:: Problem details ::
Copy nothing but the text: repeat each entry exactly and drop the images.

· · · ·

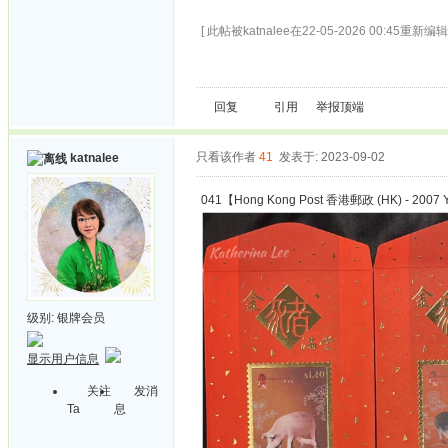
[ 此帖被katnalee在22-05-2026 00:45重新编辑 
回复
引用
举报
顶端
只看该作者
41
发表于: 2023-09-02
katnalee
041【Hong Kong Post 香港郵政 (HK) - 2007 Ye
级别:
银牌会员
显示用户信息
关注
发消
Ta
息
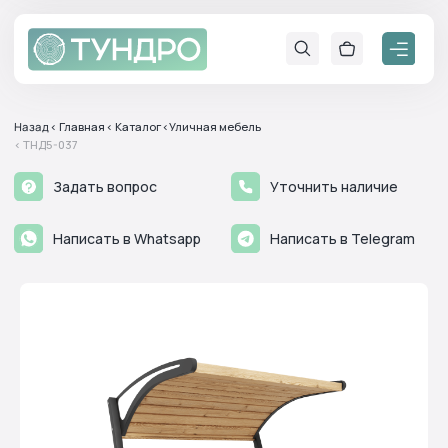
Назад
< Главная
< Каталог
<Уличная мебель
< ТНД5-037
Задать вопрос
Уточнить наличие
Написать в Whatsapp
Написать в Telegram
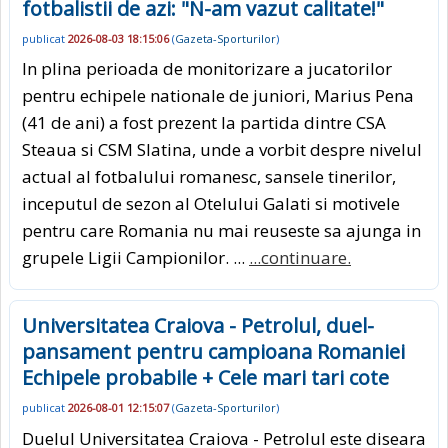
fotbalistii de azi: "N-am vazut calitate!"
publicat
2026-08-03 18:15:06
(
Gazeta-Sporturilor
)
In plina perioada de monitorizare a jucatorilor
pentru echipele nationale de juniori, Marius Pena
(41 de ani) a fost prezent la partida dintre CSA
Steaua si CSM Slatina, unde a vorbit despre nivelul
actual al fotbalului romanesc, sansele tinerilor,
inceputul de sezon al Otelului Galati si motivele
pentru care Romania nu mai reuseste sa ajunga in
grupele Ligii Campionilor. ...
...continuare.
Universitatea Craiova - Petrolul, duel-
pansament pentru campioana Romaniei
Echipele probabile + Cele mari tari cote
publicat
2026-08-01 12:15:07
(
Gazeta-Sporturilor
)
Duelul Universitatea Craiova - Petrolul este diseara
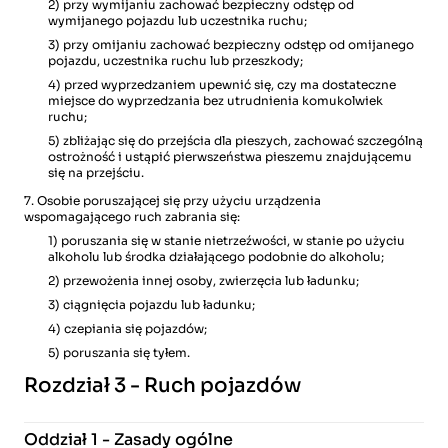
2) przy wymijaniu zachować bezpieczny odstęp od
wymijanego pojazdu lub uczestnika ruchu;
3) przy omijaniu zachować bezpieczny odstęp od omijanego
pojazdu, uczestnika ruchu lub przeszkody;
4) przed wyprzedzaniem upewnić się, czy ma dostateczne
miejsce do wyprzedzania bez utrudnienia komukolwiek
ruchu;
5) zbliżając się do przejścia dla pieszych, zachować szczególną
ostrożność i ustąpić pierwszeństwa pieszemu znajdującemu
się na przejściu.
7. Osobie poruszającej się przy użyciu urządzenia
wspomagającego ruch zabrania się:
1) poruszania się w stanie nietrzeźwości, w stanie po użyciu
alkoholu lub środka działającego podobnie do alkoholu;
2) przewożenia innej osoby, zwierzęcia lub ładunku;
3) ciągnięcia pojazdu lub ładunku;
4) czepiania się pojazdów;
5) poruszania się tyłem.
Rozdział 3 - Ruch pojazdów
Oddział 1 - Zasady ogólne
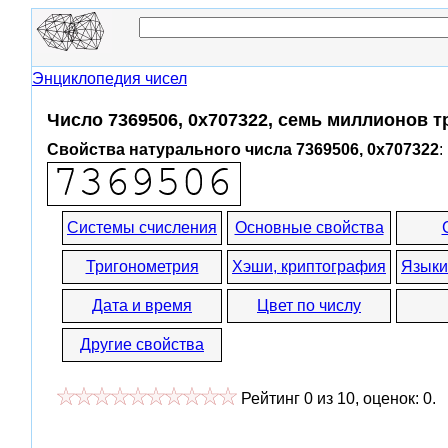
Энциклопедия чисел
Число 7369506, 0x707322, семь миллионов 
Свойства натурального числа 7369506, 0x707322
:
Системы счисления
Основные свойства
Тригонометрия
Хэши, криптография
Языки
Дата и время
Цвет по числу
Другие свойства
Рейтинг
0
из
10
, оценок:
0
.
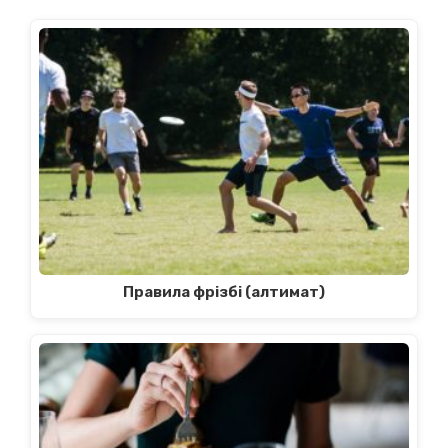
Правила фрізбі (алтимат)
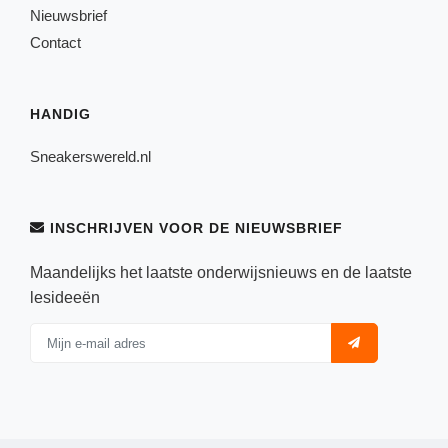
Nieuwsbrief
Contact
HANDIG
Sneakerswereld.nl
INSCHRIJVEN VOOR DE NIEUWSBRIEF
Maandelijks het laatste onderwijsnieuws en de laatste
lesideeën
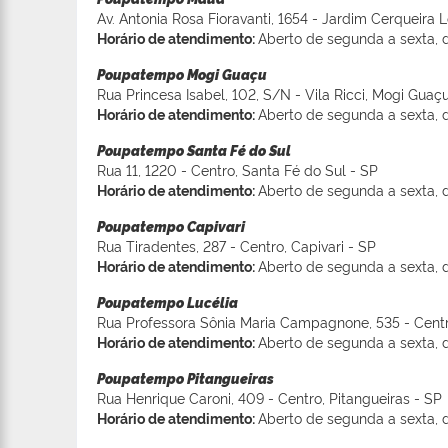
Av. Antonia Rosa Fioravanti, 1654 - Jardim Cerqueira 
Horário de atendimento:
Aberto de segunda a sexta, d
Poupatempo Mogi Guaçu
Rua Princesa Isabel, 102, S/N - Vila Ricci, Mogi Guaç
Horário de atendimento:
Aberto de segunda a sexta, d
Poupatempo Santa Fé do Sul
Rua 11, 1220 - Centro, Santa Fé do Sul - SP
Horário de atendimento:
Aberto de segunda a sexta, d
Poupatempo Capivari
Rua Tiradentes, 287 - Centro, Capivari - SP
Horário de atendimento:
Aberto de segunda a sexta, d
Poupatempo Lucélia
Rua Professora Sônia Maria Campagnone, 535 - Centro
Horário de atendimento:
Aberto de segunda a sexta, d
Poupatempo Pitangueiras
Rua Henrique Caroni, 409 - Centro, Pitangueiras - SP
Horário de atendimento:
Aberto de segunda a sexta, d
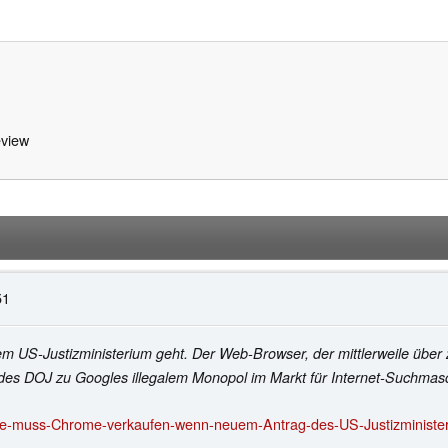
view
51
-Justizministerium geht. Der Web-Browser, der mittlerweile über 20 M
es DOJ zu Googles illegalem Monopol im Markt für Internet-Suchmasc
e-muss-Chrome-verkaufen-wenn-neuem-Antrag-des-US-Justizminister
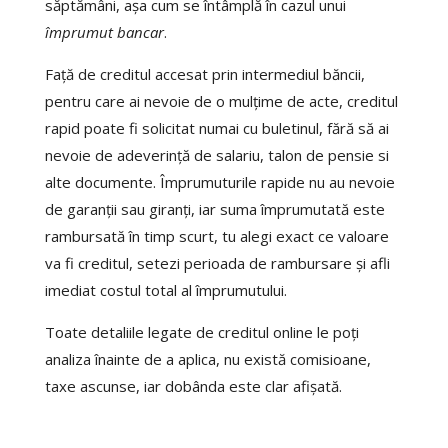
săptămâni, așa cum se întâmplă în cazul unui
împrumut bancar
.
Față de creditul accesat prin intermediul băncii,
pentru care ai nevoie de o mulțime de acte, creditul
rapid poate fi solicitat numai cu buletinul, fără să ai
nevoie de adeverință de salariu, talon de pensie si
alte documente. Împrumuturile rapide nu au nevoie
de garanții sau giranți, iar suma împrumutată este
rambursată în timp scurt, tu alegi exact ce valoare
va fi creditul, setezi perioada de rambursare și afli
imediat costul total al împrumutului.
Toate detaliile legate de creditul online le poți
analiza înainte de a aplica, nu există comisioane,
taxe ascunse, iar dobânda este clar afișată.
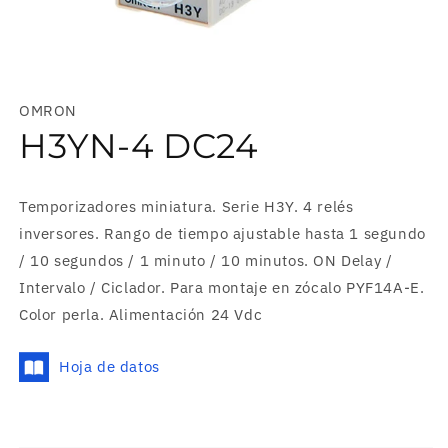
Abrir
elemento
multimedia
OMRON
1
en
H3YN-4 DC24
una
ventana
modal
Temporizadores miniatura. Serie H3Y. 4 relés
inversores. Rango de tiempo ajustable hasta 1 segundo
/ 10 segundos / 1 minuto / 10 minutos. ON Delay /
Intervalo / Ciclador. Para montaje en zócalo PYF14A-E.
Color perla. Alimentación 24 Vdc
Hoja de datos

· · · ·

:: Response area ::
[ 此帖被katnalee在22-05-2026 00:45重新编辑 
回复
引用
举报
顶端
只看该作者
41
发表于: 2023-09-02
katnalee
041【Hong Kong Post 香港郵政 (HK) - 2007 Ye
级别:
银牌会员
显示用户信息
关注
发消
Ta
息
Назад
< Главная
< Каталог
<Уличная мебель
< ТНД5-037
Задать вопрос
Уточнить наличие
Написать в Whatsapp
Написать в Telegram
fotbalistii de azi: "N-am vazut calitate!"
publicat
2026-08-03 18:15:06
(
Gazeta-Sporturilor
)
In plina perioada de monitorizare a jucatorilor
pentru echipele nationale de juniori, Marius Pena
(41 de ani) a fost prezent la partida dintre CSA
Steaua si CSM Slatina, unde a vorbit despre nivelul
actual al fotbalului romanesc, sansele tinerilor,
inceputul de sezon al Otelului Galati si motivele
pentru care Romania nu mai reuseste sa ajunga in
grupele Ligii Campionilor. ...
...continuare.
Universitatea Craiova - Petrolul, duel-
pansament pentru campioana Romaniei
Echipele probabile + Cele mari tari cote
publicat
2026-08-01 12:15:07
(
Gazeta-Sporturilor
)
Duelul Universitatea Craiova - Petrolul este diseara
2) przy wymijaniu zachować bezpieczny odstęp od
wymijanego pojazdu lub uczestnika ruchu;
3) przy omijaniu zachować bezpieczny odstęp od omijanego
pojazdu, uczestnika ruchu lub przeszkody;
4) przed wyprzedzaniem upewnić się, czy ma dostateczne
miejsce do wyprzedzania bez utrudnienia komukolwiek
ruchu;
5) zbliżając się do przejścia dla pieszych, zachować szczególną
ostrożność i ustąpić pierwszeństwa pieszemu znajdującemu
się na przejściu.
7. Osobie poruszającej się przy użyciu urządzenia
wspomagającego ruch zabrania się:
1) poruszania się w stanie nietrzeźwości, w stanie po użyciu
alkoholu lub środka działającego podobnie do alkoholu;
2) przewożenia innej osoby, zwierzęcia lub ładunku;
3) ciągnięcia pojazdu lub ładunku;
4) czepiania się pojazdów;
5) poruszania się tyłem.
Rozdział 3 - Ruch pojazdów
Oddział 1 - Zasady ogólne
Энциклопедия чисел
Число 7369506, 0x707322, семь миллионов 
Свойства натурального числа 7369506, 0x707322
:
Системы счисления
Основные свойства
Тригонометрия
Хэши, криптография
Языки
Дата и время
Цвет по числу
Другие свойства
Рейтинг
0
из
10
, оценок:
0
.
Правила фрізбі (алтимат)
Nieuwsbrief
Contact
HANDIG
Sneakerswereld.nl
INSCHRIJVEN VOOR DE NIEUWSBRIEF
Maandelijks het laatste onderwijsnieuws en de laatste
lesideeën
Av. Antonia Rosa Fioravanti, 1654 - Jardim Cerqueira 
Horário de atendimento:
Aberto de segunda a sexta, d
Poupatempo Mogi Guaçu
Rua Princesa Isabel, 102, S/N - Vila Ricci, Mogi Guaç
Horário de atendimento:
Aberto de segunda a sexta, d
Poupatempo Santa Fé do Sul
Rua 11, 1220 - Centro, Santa Fé do Sul - SP
Horário de atendimento:
Aberto de segunda a sexta, d
Poupatempo Capivari
Rua Tiradentes, 287 - Centro, Capivari - SP
Horário de atendimento:
Aberto de segunda a sexta, d
Poupatempo Lucélia
Rua Professora Sônia Maria Campagnone, 535 - Centro
Horário de atendimento:
Aberto de segunda a sexta, d
Poupatempo Pitangueiras
Rua Henrique Caroni, 409 - Centro, Pitangueiras - SP
Horário de atendimento:
Aberto de segunda a sexta, d
view
51
-Justizministerium geht. Der Web-Browser, der mittlerweile über 20 M
es DOJ zu Googles illegalem Monopol im Markt für Internet-Suchmasc
e-muss-Chrome-verkaufen-wenn-neuem-Antrag-des-US-Justizminister
săptămâni, așa cum se întâmplă în cazul unui
împrumut bancar
.
Față de creditul accesat prin intermediul băncii,
pentru care ai nevoie de o mulțime de acte, creditul
rapid poate fi solicitat numai cu buletinul, fără să ai
nevoie de adeverință de salariu, talon de pensie si
alte documente. Împrumuturile rapide nu au nevoie
de garanții sau giranți, iar suma împrumutată este
rambursată în timp scurt, tu alegi exact ce valoare
va fi creditul, setezi perioada de rambursare și afli
imediat costul total al împrumutului.
Toate detaliile legate de creditul online le poți
analiza înainte de a aplica, nu există comisioane,
taxe ascunse, iar dobânda este clar afișată.
Abrir
elemento
multimedia
OMRON
1
en
H3YN-4 DC24
una
ventana
modal
Temporizadores miniatura. Serie H3Y. 4 relés
inversores. Rango de tiempo ajustable hasta 1 segundo
/ 10 segundos / 1 minuto / 10 minutos. ON Delay /
Intervalo / Ciclador. Para montaje en zócalo PYF14A-E.
Color perla. Alimentación 24 Vdc
Hoja de datos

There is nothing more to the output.